1970’li yılların sonunda Yeşiller partisinin ve TAZ gazetesinin kurucuları arasında yer aldı. 1985’te milletvekili olarak Federal Meclis’e girdi. Başından beri partinin zamanla “fundementalistler” olarak isimlendirilen sol kanadının sembol isimlerinden biri oldu. 2017’ye kadarki tüm meclislerde kurulan olağanüstü soruşturma komisyonlarının çoğunda görev aldı. Özellikle istihbarat ve güvenlik örgütlerinin bulaştığı skandalları, yolsuzlukları, aşırı sağ şiddeti araştıran komisyonların aykırı sorgucusu olarak tanındı. Doğu Almanya’daki sosyalizmin çözülüp, batıyla birleştiği dönemde Yeşiller’in üç sözcüsü (o dönemler eş başkanlık makamı yoktu) arasında yer alan Ströbele, partinin milliyetçi çizgiden uzak kalmasını sağladı. Ancak “Herkes Almanya’yı konuşuyor, biz hava durumunu!” sloganıyla seçime giren Yeşillerin oyu yüzde 5’lik barajın altında kalınca, yenilginin sorumlularından biri olarak görüldü ve yönetimden ayrılmaya zorlandı.

EZİLENLERİN DOSTUYDU

Yeşillerin sosyal demokratlarla ve Sol Parti’yle uzlaşmaya girerek hükümetlerde yer almasını destekledi, ancak Alman ordusunun ülke dışında görevlendirilmesine her zaman karşı çıktı. Körfez savaşı döneminde İsrail’e yaptığı bir ziyarette, Saddam Hüseyin’in Tel Aviv’in uzun menzilli füzelerle bombalamasını “İsrail’in Filistinlilere ve Arap ülkelerine yönelik politikasının mantıksal sonucu” olarak değerlendirip ortalığı karıştırdı. Her fırsatta Amerikan ordusunun kirli çamaşırlarını ortaya çıkaran Julian Assange ve Edward Snowden gibi aktivistlerin haklarını savundu.

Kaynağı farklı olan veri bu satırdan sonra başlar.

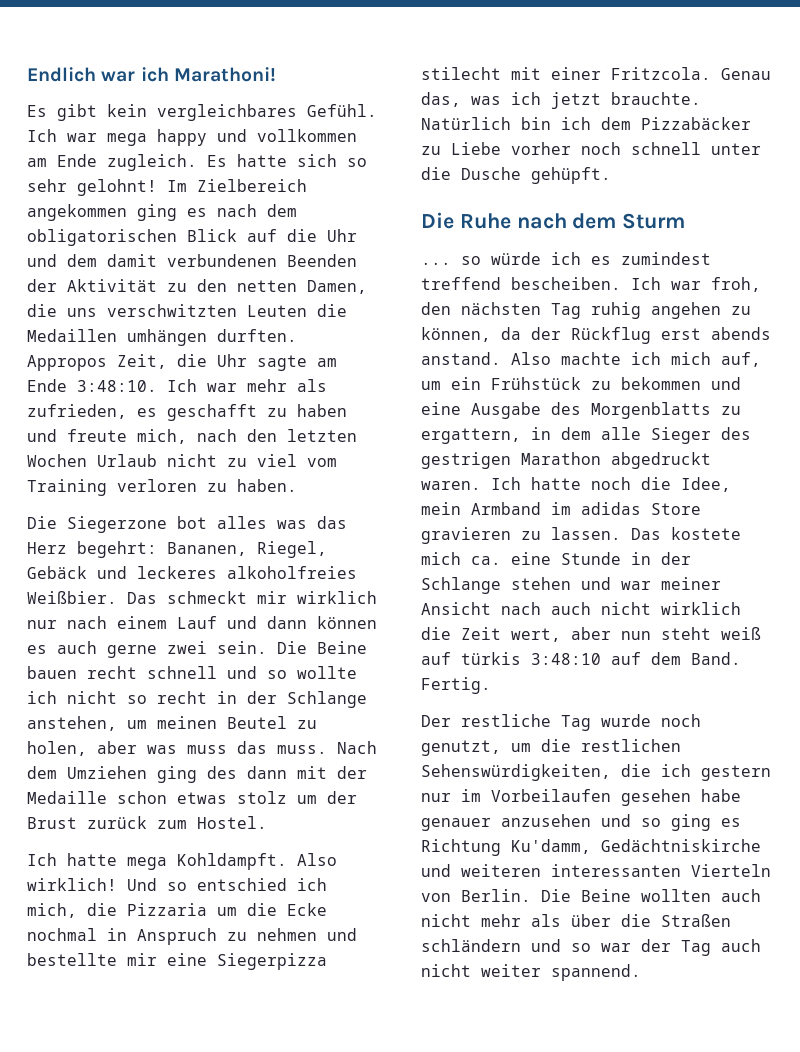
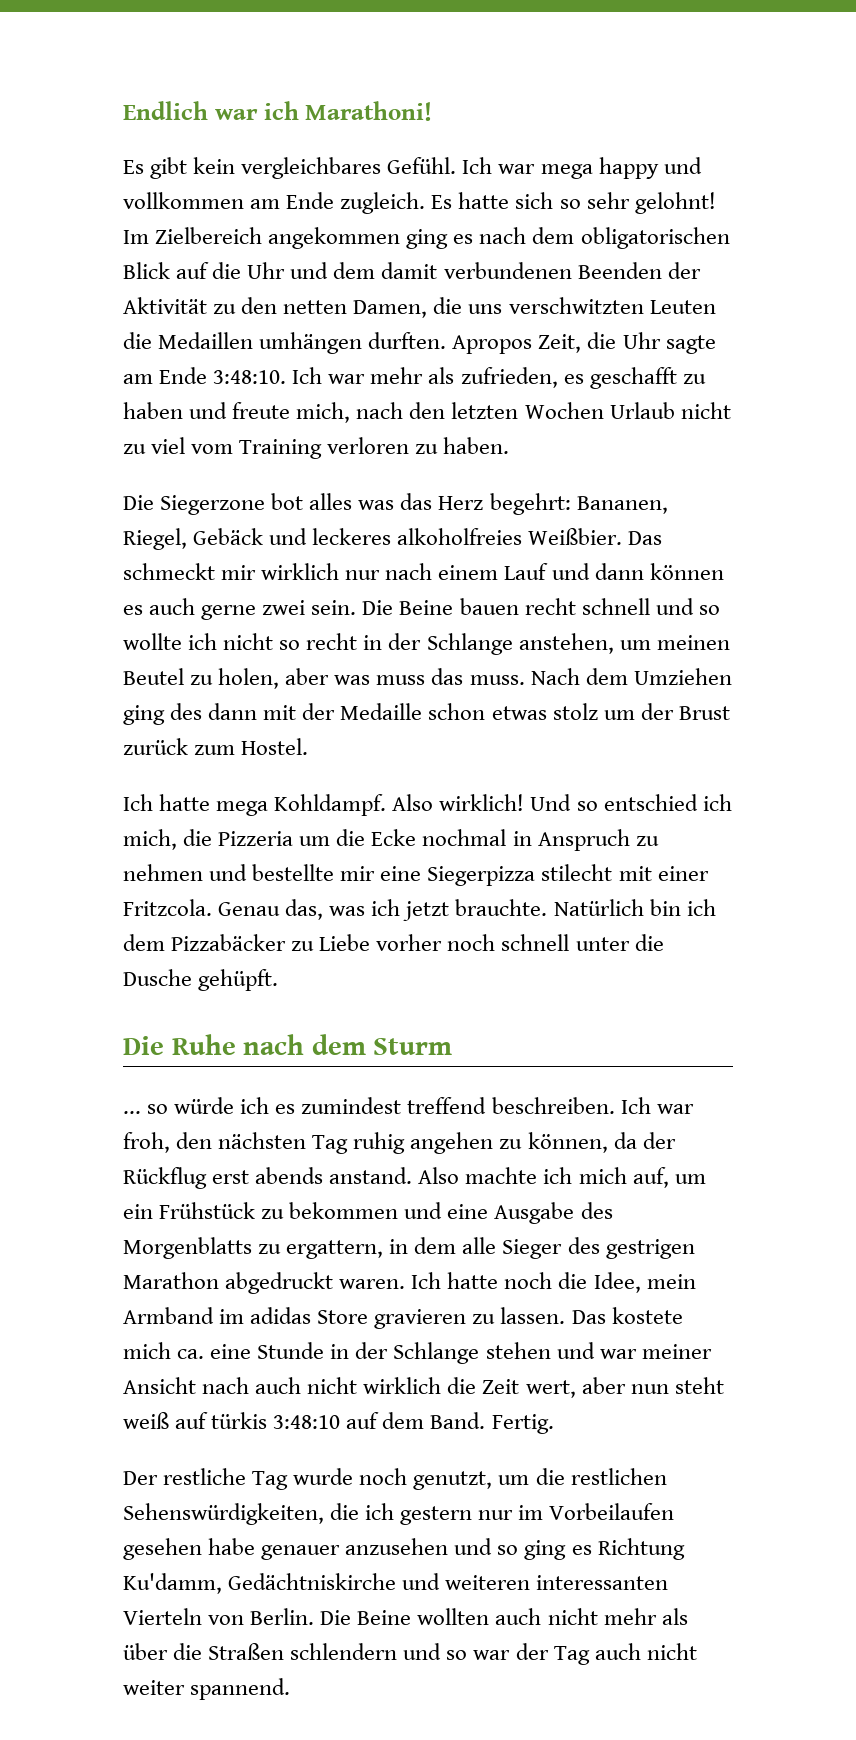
[27,355,107,371] Appropos -> [452,335,533,354] Apropos
[177,853,287,870] Kohldampft. -> [274,794,387,816] Kohldampf.
[127,903,207,916] Pizzaria -> [218,831,294,846] Pizzeria
[511,277,621,290] bescheiben. -> [491,1097,615,1114] beschreiben.
[421,939,521,952] schländern -> [290,1643,398,1660] schlendern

Gizlice Moskova’ya gidip Snowden’e destek ziyaretinde bulundu. “Madem Hıristiyanların dini günleri resmi tatil olarak kutlanıyor, o halde Almanya’da yaşayan Müslümanların bayramlarının bir günü de resmi tatil olsun!” diyerek ortalığı karıştırdı, ağır hakaretlere, eleştirilere hedef oldu.

Hiçbir zaman bir resmi görev üstlenmedi. Adı hiç bir yolsuzluğa, eksik vergi vs. skandalına karışmadı. Ulaşım aracı olarak hep bisikleti tercih etti.

O da herkes gibi Putin’in Ukrayna’ya saldırmasına şaşırdı.

Ama Ukrayna’ya askeri yardım konusunda en gayretli ve istekli partinin, kurucuları arasında yer aldığı Yeşiller olmasından da büyük hayalkırıklığına uğradı.

Kansere yenilmeseydi “Alman solunun vicdanı” olarak sesini yükseltir, Yeşillerin bir “savaş partisi”ne dönüşmesini protesto edenlerin en başında yer alırdı.